The simulacrums reached a modified control area inside the Dandelion and began readying the null-splitter. That meant powering up the asteroid ship’s quantum-pi engine.
Cronus reasoned out a few steps, and the process quickened. The simulacrums continued to monitor the situation—
Using his wonderful senses, he witnessed the bizarre power of the null-splitter reaching out. The power took hold of the fabric of something that not even Cronus understood. Lines of power appeared. They were hard to study for long—like a human staring at the Sun. The power tore open the fabric of time and space, making a way of escape from the dreadful void.
“Bigger,” Cronus said.
Inside the Dandelion of Enoy, his simulacrums stood in a row at the controls, tapping, twisting and demanding more power from the quantum-pi engine and null-splitter.

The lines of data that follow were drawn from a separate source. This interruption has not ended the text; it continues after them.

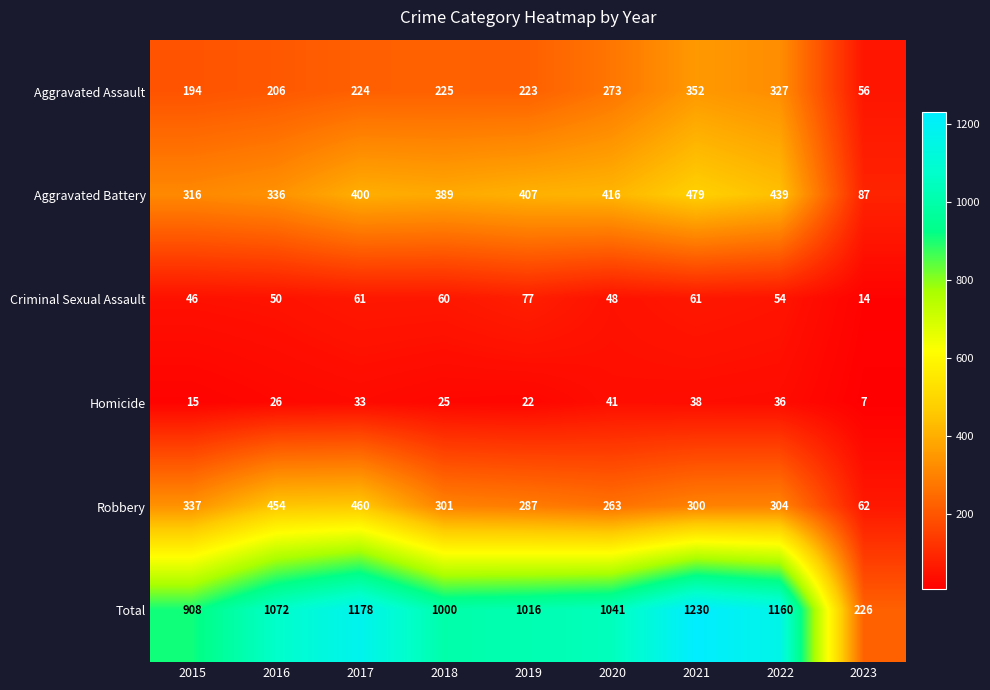

What is the smallest value displayed?

7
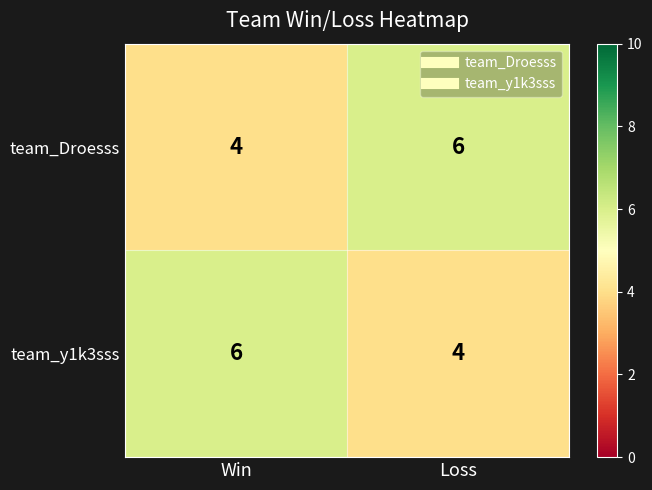

What is the minimum value shown in the chart?

4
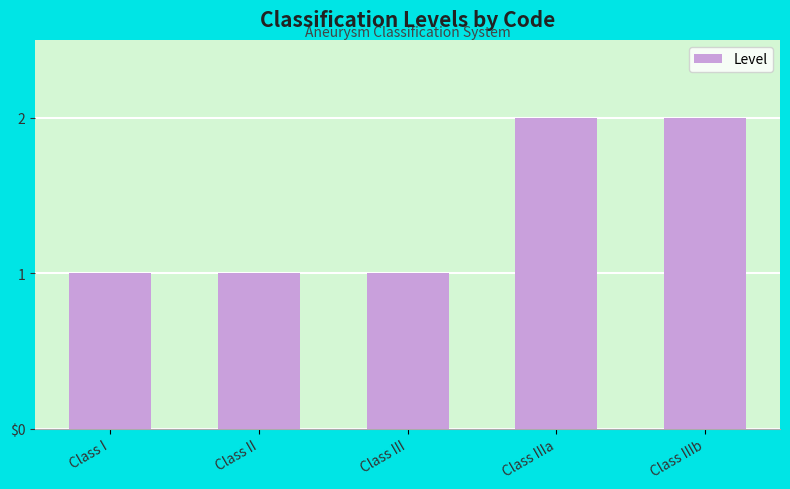

What is the average value?

1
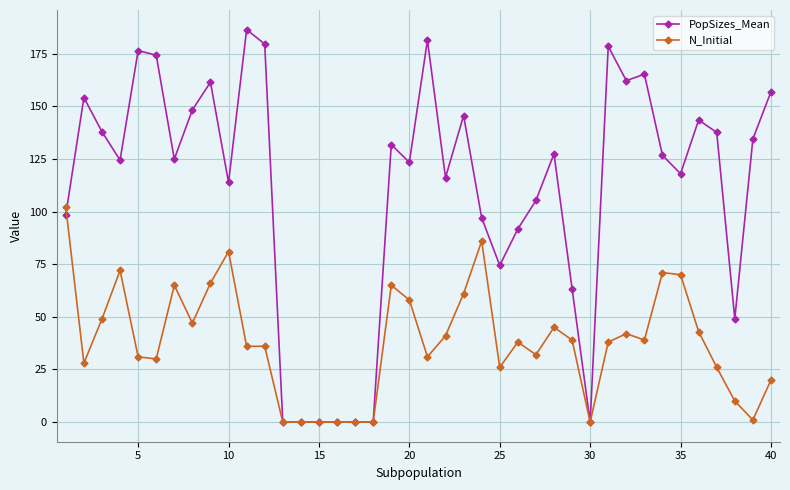

True or false: N_Initial has more than 2 points higher than both neighbors.

True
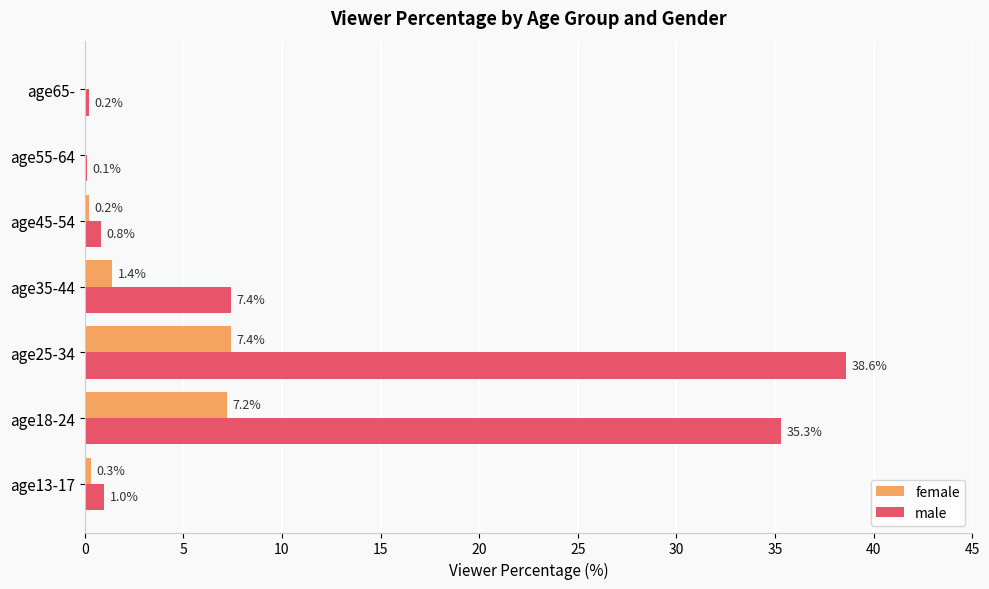

True or false: male has a value of 68.1 at age25-34.

False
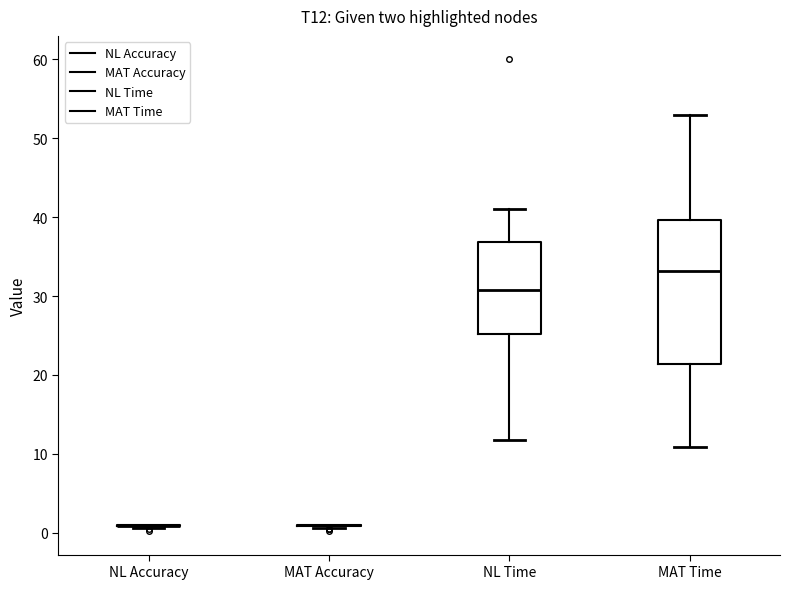

Reading left to right, transcribe this box plot: for each box, give where its median line is, the range the box spans, and where its two whiskers end, as read against the y-axis. The values are not printed on the chart, so give them approximately, as read against the axis.

NL Accuracy: box collapsed to a line at 1, whiskers 1 to 1
MAT Accuracy: box collapsed to a line at 1, whiskers 1 to 1
NL Time: median 31, box 25 to 37, whiskers 12 to 41
MAT Time: median 33, box 21 to 40, whiskers 11 to 53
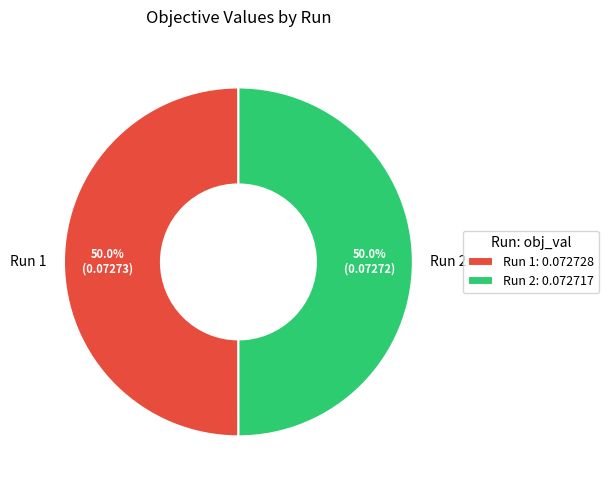

Is the sum of Run 1 and Run 2 greater than half?

Yes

The glowing lines in the void grew, creating a greater opening into time and space.
Cronus sensed maximum power from the Dandelion’s engine and null-splitter. That was not a big hole, certainly not big enough for a planet-sized creature to squeeze through. Who did they think he was? The reality rip was plenty wide for a three-hundred-diameter void ship. But—
Cronus made savage and fast calculations. The Dandelion could not create a larger reality rip. Cronus knew he wasn’t going to be getting the Nathan Graham’s null-splitter any time soon. Either he could squeeze through the rip or he could not. That brought another problem. How long would the rip remain there? The quantum-pi engine was already straining. If the rip closed while he was halfway through, say, it would chop him in half, killing him.
Cronus wanted to think this through, but that kind of time was up. If he waited, he might have to shut off the quantum-pi engine. He might have already damaged it…this might be his only chance—
With an inarticulate cry, the planet-sized creature hurled himself at the tiny reality rip. As he moved, the planet-sized thing began to twist and elongate. The act seemed lewd and perverted, but he thrust an elongated and thinned portion of himself through the reality rip and started squeezing the rest of his bulk out of the void into time and space.